Вообще, спектакль возник после того, как я – даже не помню, почему – сочинил песню-стилизацию. Мы в это время работали с Валдисом на «Русском радио», вели программу «Золотой граммофон» и очень плотно общались с хозяевами жизни в России, со Степаном Светозаровичем Строевым, нашим директором, с Архиповым, Кожевниковым, хозяевами «Русского радио» и вообще всего огромного холдинга.
Когда я сочинил эту песню, я знал, что я сочиняю для них – для Сережи Архипова и Сережи Кожевникова. Они были хотя и мультимиллионеры, но ребята с очень хорошим чувством юмора.
Когда я пришел и сыграл ее, они просто валялись, хохотали до слез и сказали: «Леха, запишите ее с “Несчастным случаем” – мы ее поставим сейчас в ротацию на “Русское радио”, и вы озолотитесь».
И вдруг в этот момент я понял, что все это воспримут всерьез.
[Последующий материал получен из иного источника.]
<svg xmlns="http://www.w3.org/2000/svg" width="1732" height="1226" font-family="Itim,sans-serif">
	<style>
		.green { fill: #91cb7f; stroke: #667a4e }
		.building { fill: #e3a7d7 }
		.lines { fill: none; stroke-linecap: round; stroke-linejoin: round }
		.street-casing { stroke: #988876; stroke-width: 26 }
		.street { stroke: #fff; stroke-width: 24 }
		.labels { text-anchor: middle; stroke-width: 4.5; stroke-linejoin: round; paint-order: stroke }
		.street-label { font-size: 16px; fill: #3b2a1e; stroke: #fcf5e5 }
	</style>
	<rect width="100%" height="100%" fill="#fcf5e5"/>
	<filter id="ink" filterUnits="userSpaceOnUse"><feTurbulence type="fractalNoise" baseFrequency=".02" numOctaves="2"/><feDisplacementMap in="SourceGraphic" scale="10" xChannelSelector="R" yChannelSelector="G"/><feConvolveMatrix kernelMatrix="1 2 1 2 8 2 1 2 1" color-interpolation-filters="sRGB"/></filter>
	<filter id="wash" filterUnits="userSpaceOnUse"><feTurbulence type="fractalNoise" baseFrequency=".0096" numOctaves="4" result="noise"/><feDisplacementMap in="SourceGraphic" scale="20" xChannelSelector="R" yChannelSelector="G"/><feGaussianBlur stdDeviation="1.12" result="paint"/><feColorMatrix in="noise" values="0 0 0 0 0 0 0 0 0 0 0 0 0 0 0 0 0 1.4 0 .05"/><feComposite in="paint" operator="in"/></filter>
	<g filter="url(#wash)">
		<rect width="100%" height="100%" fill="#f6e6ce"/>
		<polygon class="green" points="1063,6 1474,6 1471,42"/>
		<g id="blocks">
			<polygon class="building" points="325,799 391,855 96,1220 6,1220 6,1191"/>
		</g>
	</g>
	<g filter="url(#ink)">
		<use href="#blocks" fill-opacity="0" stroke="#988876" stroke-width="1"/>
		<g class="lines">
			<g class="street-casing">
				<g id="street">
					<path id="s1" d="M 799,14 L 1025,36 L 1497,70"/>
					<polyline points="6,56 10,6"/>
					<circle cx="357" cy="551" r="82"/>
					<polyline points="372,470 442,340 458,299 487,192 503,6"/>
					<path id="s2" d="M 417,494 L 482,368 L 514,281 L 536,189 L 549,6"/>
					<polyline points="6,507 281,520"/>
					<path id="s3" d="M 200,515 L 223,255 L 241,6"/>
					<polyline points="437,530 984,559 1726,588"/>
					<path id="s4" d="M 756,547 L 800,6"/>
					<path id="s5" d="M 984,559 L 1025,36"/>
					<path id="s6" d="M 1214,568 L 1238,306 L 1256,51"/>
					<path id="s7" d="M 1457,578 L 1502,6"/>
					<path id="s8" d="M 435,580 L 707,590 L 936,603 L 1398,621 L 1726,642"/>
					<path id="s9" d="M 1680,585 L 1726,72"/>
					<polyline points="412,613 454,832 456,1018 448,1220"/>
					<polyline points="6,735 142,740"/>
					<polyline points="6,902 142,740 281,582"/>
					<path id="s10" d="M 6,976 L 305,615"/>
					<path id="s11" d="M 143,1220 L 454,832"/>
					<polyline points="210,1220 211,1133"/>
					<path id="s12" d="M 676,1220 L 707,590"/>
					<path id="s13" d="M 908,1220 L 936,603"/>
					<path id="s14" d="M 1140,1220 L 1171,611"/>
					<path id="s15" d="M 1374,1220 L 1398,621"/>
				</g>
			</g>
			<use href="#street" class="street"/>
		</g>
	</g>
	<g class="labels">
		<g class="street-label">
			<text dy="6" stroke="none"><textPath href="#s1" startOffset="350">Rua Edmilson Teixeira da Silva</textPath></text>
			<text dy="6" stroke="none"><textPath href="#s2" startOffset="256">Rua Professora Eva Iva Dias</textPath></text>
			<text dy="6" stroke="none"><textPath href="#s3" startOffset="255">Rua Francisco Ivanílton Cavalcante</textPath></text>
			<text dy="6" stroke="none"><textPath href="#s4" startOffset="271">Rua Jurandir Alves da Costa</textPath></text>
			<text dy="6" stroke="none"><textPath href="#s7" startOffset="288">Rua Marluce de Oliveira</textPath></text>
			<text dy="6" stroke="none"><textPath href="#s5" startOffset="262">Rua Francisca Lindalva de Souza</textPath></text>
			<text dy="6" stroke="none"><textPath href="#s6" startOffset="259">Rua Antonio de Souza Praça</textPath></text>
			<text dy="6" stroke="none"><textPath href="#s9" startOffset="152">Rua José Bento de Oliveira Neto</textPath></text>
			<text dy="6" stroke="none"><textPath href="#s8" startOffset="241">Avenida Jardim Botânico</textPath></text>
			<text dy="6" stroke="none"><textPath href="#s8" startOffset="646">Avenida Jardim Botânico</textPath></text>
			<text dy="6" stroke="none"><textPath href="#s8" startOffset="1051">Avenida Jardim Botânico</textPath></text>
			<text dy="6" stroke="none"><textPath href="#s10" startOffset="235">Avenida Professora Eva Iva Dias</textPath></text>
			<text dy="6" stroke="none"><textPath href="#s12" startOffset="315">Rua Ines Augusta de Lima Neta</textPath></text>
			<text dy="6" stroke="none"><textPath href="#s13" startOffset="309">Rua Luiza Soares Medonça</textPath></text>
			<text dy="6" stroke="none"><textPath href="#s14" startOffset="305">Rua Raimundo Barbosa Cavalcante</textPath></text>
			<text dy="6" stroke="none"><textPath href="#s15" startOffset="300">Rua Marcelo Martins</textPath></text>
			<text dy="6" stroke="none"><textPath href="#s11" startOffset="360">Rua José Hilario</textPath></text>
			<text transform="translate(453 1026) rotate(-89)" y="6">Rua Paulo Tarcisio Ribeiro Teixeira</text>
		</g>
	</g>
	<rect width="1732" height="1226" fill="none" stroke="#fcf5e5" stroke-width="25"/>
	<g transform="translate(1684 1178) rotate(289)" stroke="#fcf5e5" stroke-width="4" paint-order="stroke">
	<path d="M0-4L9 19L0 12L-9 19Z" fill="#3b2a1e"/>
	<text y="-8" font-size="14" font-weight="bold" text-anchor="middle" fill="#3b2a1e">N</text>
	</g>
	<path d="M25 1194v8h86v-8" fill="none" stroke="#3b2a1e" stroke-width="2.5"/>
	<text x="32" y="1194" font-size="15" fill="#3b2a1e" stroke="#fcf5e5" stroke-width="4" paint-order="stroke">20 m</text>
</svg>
После этого я несколько раз наблюдал подтверждение своему открытию. Я пел эту песню на вручении премии Эдуарду Стрельцову, футболисту, и ко мне после этого подошел один из футболистов, весьма известный на тот момент человек, и сказал: «Наконец ты написал нормальную песню». Это, конечно, песня «Ночной ларек».
– Не обиделся ли никто из пародируемых из «Дня выборов», «Дня радио»?
– Нет. Мне кажется, что прелесть вообще всех этих песен в том, что там нет конкретного адресата пародии. Это, собственно, не пародии, а стилизации жанров, самого огромного потока, поэтому мы впрямую никого не задели. С другой стороны, эти спектакли так быстро стали популярными, что, я думаю, задетые были бы только рады. Но как-то обошлось.
– Андрей Макаревич перепел Галича, Борис Гребенщиков – Окуджаву, Вертинского. Если бы вы перепевали кого-то из бардов, то кого?
– Макаревича и Гребенщикова, конечно. Я являюсь последовательным и преданным поклонником обоих этих прекрасных мужей и знаю огромное количество их песен. Более того, уже есть проект, где мы принимали участие с «Несчастным случаем» и пели песни «Машины времени».
– То есть это не шутка?
– Конечно, нет.
– Какая самая необычная ситуация, в которой вы слышали свои песни, видели цитаты из них? Я помню, вы рассказывали, что на похоронах Немцова несли плакаты «Я офигеваю, мама!»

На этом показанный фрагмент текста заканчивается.